Ik kan u verzekeren dat ge na vier blikjes red bull uw ogen niet meer toe
krijgt en dat het toerental van mijn pedalen niet meer overeenstemde met wat
mijn benen wilden.
Met mijn 84 kilo stoof ik daar plots naar beneden om iets verder de eerste
kasseistrook te nemen waar ik blijkbaar niet teveel moeite mee had.
Hoewel, het kwam er vooral op aan van de drinkbussen te ontwijken die
tientallen renners al hadden verloren maar voor de rest was het aan mij om
te tonen hoe goed ik me voelde op.
Met goed bedoel ik dan mijn benen want door mijn snelheid en het schudden en
bibberen op die kasseien had ik al twee keer op mijn tong gebeten tijdens de
coördinatie van mijn ademhaling.
Maar blijkbaar zijn die energiedrinks vlug uitgewerkt en bij de volgende
beklimming stoven sommigen mij met de glimlach terug voorbij en deed ik maar
alsof ik op een ploegmaat aan het wachten was om mijn stilstand niet teveel
te doen opvallen.
Het peloton was ondertussen in stukken gebroken en soms reden we met twintig
en dan weer met twee.
Het aantal werd vooral bepaald door deze die ik kon volgen en ja ook
Cancellara zal al wel eens slechte benen hebben zekerst!
De Vlaamse Ardennen heb ik steeds met schoonheid beschreven toen ik er ging
wandelen maar vandaag kan ik ook schrijven hoeveel men er kan afzien.
Beukend tegen de wind onder een zon die je uitlacht op wegen waar nog geen
subsidie gevonden is om de putten te repareren.
Verschuivend op mijn zadel om steeds de beste positie proberen te vinden
terwijl anderen die al lang gevonden hadden.
Maar het begon te korten en ik pepte mezelf op dat de eindmeet in zicht was.
Na de tweede controlepost waar ik zes bananen en vier honigkoeken naar
binnen speelde bleven er maar de Parikberg, de muur en de bosberg voor ik
zegevierend over de eindmeet zou rijden.
Ja, de muur is een fenomeen op het parcours en hoe dichter we kwamen hoe
meer volk er stond om ons aan te moedigen.
Maar ne mens kan het zich van uit zijne zetel niet voorstellen hoe men aan
de beklimming van de muur begint.
Schakelend, tellend, zwetend, zuchtend en kreunend tussen een massa
supporters die je zelfs niet kent.
Ze schreeuwen je wel naar boven als het moeilijk gaat en als renner in de
huid van een Merckx wil je dan ook niet opgeven.
Het zijn niet alleen de tanden van het versnellingsapparaat die kraken en de
laatste druppel zweet perst men uit zijn lichaam om hier onder de ogen van
onbekenden geen voet aan grond te moeten zetten.
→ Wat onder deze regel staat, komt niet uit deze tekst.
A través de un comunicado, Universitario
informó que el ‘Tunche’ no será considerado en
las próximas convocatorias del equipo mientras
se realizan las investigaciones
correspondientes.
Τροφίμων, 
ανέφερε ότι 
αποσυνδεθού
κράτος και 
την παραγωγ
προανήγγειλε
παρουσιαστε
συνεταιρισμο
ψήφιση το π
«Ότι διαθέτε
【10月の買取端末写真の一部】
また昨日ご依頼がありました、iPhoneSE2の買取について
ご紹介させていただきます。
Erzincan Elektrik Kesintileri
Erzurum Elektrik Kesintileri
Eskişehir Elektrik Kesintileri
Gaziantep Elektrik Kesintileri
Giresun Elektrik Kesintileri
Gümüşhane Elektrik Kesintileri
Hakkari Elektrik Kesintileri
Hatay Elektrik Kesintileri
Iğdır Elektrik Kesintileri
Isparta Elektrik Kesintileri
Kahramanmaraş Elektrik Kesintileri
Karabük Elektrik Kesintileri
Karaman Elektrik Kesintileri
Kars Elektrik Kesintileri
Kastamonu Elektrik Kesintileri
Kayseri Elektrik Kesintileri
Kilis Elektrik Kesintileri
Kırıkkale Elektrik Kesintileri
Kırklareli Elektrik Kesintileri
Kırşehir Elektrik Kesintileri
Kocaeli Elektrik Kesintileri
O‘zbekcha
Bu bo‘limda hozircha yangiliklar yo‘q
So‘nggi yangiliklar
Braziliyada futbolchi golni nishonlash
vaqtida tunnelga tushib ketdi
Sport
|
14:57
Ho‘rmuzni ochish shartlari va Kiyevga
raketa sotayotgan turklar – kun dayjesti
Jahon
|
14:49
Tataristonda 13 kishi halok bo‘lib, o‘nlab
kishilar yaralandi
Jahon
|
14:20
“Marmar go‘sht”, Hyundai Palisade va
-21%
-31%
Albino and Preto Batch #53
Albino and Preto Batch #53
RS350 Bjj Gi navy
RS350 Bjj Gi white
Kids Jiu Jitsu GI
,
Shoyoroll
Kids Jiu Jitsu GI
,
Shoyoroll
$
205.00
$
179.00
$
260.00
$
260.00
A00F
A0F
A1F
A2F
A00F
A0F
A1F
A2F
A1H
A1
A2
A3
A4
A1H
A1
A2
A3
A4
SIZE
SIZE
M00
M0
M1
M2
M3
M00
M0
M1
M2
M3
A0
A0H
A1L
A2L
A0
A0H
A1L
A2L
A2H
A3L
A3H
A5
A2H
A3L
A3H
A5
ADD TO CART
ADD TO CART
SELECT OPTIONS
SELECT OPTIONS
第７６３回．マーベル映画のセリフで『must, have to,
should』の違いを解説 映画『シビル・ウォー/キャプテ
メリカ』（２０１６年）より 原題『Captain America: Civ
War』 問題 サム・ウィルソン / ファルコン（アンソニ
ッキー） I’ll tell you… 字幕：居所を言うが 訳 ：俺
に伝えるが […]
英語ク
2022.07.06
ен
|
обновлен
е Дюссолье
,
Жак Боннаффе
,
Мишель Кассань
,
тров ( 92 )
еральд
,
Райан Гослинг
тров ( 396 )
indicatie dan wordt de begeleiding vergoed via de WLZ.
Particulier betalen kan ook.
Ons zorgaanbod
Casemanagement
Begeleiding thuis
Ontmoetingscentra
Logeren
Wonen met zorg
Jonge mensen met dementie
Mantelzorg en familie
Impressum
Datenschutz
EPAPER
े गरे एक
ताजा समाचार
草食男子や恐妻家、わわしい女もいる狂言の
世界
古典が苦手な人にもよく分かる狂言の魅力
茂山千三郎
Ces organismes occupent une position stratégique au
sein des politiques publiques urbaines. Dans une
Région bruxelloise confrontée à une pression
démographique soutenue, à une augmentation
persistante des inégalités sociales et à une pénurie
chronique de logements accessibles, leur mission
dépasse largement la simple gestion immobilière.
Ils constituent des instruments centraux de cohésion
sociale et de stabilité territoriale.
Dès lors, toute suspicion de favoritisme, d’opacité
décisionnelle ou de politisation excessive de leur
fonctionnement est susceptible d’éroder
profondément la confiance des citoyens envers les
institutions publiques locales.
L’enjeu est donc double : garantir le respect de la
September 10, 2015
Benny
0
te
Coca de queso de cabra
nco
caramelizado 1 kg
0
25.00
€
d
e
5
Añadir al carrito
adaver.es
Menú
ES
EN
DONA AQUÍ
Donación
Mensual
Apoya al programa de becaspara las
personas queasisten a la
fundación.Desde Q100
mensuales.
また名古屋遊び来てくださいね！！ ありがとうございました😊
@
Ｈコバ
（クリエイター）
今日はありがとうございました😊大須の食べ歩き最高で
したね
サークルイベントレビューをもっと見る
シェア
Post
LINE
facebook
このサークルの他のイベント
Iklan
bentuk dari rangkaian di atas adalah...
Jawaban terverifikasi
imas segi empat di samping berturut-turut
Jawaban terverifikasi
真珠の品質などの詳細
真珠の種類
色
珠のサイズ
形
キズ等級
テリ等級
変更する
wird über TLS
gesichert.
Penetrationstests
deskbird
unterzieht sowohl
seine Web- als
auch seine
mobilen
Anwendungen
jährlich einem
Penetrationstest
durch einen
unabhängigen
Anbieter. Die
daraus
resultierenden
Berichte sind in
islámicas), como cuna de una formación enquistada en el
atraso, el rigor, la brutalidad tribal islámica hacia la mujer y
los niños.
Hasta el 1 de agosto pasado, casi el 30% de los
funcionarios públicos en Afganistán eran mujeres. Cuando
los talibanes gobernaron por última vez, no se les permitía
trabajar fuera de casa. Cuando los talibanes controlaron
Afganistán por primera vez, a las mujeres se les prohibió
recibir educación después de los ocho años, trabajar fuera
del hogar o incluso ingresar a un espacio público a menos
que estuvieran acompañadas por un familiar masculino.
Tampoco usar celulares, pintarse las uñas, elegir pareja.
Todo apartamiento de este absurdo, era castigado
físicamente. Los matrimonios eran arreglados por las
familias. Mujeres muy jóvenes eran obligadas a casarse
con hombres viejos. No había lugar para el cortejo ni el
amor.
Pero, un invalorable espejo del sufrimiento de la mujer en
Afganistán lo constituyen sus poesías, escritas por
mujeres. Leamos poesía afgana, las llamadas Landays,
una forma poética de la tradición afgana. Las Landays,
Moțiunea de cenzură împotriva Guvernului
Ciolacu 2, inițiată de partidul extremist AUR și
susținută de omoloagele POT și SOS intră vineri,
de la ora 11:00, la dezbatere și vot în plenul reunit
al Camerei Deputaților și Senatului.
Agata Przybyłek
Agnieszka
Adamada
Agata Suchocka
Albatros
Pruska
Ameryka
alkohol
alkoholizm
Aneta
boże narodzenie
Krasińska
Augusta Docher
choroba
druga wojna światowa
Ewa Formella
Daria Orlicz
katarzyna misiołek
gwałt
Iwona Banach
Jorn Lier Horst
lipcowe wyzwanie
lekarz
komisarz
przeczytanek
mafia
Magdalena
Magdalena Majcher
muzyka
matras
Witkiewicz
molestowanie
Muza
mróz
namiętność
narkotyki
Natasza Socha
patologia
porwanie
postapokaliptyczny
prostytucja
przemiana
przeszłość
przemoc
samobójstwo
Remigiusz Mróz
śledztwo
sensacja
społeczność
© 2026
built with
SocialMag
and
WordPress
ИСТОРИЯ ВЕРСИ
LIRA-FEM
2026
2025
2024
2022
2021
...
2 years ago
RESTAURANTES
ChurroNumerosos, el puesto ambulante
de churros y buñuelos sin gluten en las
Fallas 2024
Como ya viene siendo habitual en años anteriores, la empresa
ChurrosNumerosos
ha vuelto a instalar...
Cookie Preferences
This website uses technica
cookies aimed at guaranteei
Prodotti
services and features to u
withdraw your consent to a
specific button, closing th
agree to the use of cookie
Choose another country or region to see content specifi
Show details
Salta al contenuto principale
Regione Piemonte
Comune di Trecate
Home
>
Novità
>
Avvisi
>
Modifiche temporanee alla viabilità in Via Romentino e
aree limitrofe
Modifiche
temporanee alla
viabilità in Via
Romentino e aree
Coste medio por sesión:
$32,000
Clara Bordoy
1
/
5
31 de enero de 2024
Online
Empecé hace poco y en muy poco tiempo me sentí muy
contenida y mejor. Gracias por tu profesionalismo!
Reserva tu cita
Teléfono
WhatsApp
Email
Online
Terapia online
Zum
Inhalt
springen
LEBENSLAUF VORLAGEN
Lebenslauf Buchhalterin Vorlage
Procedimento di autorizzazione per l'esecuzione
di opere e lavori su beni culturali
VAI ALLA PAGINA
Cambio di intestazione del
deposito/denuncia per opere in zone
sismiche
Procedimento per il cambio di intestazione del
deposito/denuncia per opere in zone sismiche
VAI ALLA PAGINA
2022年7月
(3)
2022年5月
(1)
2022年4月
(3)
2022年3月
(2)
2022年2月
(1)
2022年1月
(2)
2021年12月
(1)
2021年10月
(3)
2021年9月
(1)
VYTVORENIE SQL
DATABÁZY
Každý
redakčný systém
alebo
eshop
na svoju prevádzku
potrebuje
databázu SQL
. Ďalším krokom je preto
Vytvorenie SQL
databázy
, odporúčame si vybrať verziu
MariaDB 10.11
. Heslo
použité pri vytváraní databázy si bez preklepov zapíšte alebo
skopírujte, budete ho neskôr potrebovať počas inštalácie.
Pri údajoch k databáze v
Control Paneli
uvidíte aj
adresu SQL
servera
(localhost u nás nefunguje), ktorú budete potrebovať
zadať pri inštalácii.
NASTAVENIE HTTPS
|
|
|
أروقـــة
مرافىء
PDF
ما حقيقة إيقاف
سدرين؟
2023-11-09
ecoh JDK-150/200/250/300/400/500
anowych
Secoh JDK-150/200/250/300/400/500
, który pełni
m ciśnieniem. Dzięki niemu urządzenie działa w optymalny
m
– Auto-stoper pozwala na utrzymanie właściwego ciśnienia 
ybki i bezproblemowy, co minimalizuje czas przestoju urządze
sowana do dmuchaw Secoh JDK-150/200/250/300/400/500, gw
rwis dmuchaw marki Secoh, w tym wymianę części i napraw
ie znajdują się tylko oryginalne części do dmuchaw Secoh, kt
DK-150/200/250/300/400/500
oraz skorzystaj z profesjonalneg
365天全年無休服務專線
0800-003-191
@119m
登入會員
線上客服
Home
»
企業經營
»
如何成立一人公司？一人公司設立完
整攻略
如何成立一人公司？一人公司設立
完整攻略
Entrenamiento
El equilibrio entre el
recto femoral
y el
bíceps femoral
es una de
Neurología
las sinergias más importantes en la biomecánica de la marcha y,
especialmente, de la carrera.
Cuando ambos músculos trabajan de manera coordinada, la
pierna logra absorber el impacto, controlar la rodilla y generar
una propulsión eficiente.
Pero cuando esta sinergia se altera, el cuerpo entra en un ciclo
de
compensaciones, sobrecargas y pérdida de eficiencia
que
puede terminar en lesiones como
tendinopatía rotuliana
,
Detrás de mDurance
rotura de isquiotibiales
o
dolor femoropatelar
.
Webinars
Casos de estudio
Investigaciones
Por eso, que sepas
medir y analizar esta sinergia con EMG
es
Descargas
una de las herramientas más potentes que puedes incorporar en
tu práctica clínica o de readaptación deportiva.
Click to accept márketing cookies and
En helpt het schreeuwen niet dan helpen sommigen je wel met een duwtje naar
boven tot aan de kapelmuur waar ne mens zelfs geen tijd heeft om een kaars
te doen branden voor eender welke Heilige die je kan helpen bij de laatste
kilometers.
Eens boven ruik je de aankomst en weet je dat er maar juist de bosberg is
die je nog stokken in de wielen kan steken.
Het is kijken naar de anderen om te zien hoe goed ze nog zitten en hopen dat
ze evenveel zweten en afzien als jij.
Daar is hij dan na een strook vals plat, de laatste hindernis en eens boven
is het als een opluchting.
De kilometers die nu nog komen zijn veel minder zwaar en rij je met plezier.
Genietend van het landschap omdat ik de vorige kilometers niet veel gezien
had.
Aftellend tot je daar plots de meet in zicht krijgt waar helden geboren
worden en je onder een stralende zon kiekenvel krijgt.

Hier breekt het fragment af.